**INSTRUCTION**
Repeat each of the rows below word for word, leaving out the pictures.
###
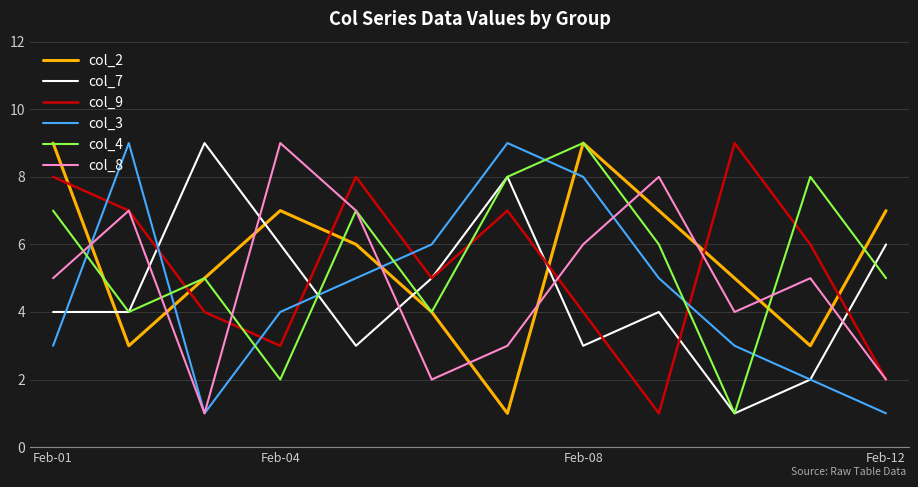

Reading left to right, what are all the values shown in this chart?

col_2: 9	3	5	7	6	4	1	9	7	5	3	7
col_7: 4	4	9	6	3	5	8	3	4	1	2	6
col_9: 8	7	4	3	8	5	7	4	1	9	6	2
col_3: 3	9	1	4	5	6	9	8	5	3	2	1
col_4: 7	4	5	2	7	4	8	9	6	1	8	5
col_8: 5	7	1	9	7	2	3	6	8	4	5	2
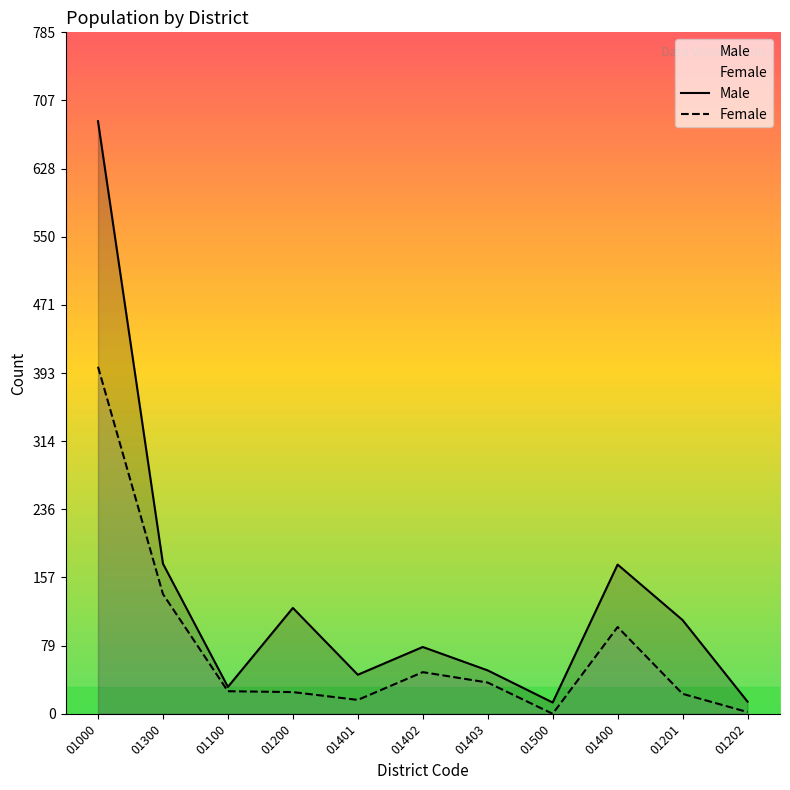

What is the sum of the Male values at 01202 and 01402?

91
###
**EXERCISE OUTPUT**
Reading left to right, what are all the values shown in this chart?

col_2: 9	3	5	7	6	4	1	9	7	5	3	7
col_7: 4	4	9	6	3	5	8	3	4	1	2	6
col_9: 8	7	4	3	8	5	7	4	1	9	6	2
col_3: 3	9	1	4	5	6	9	8	5	3	2	1
col_4: 7	4	5	2	7	4	8	9	6	1	8	5
col_8: 5	7	1	9	7	2	3	6	8	4	5	2

What is the sum of the Male values at 01202 and 01402?

91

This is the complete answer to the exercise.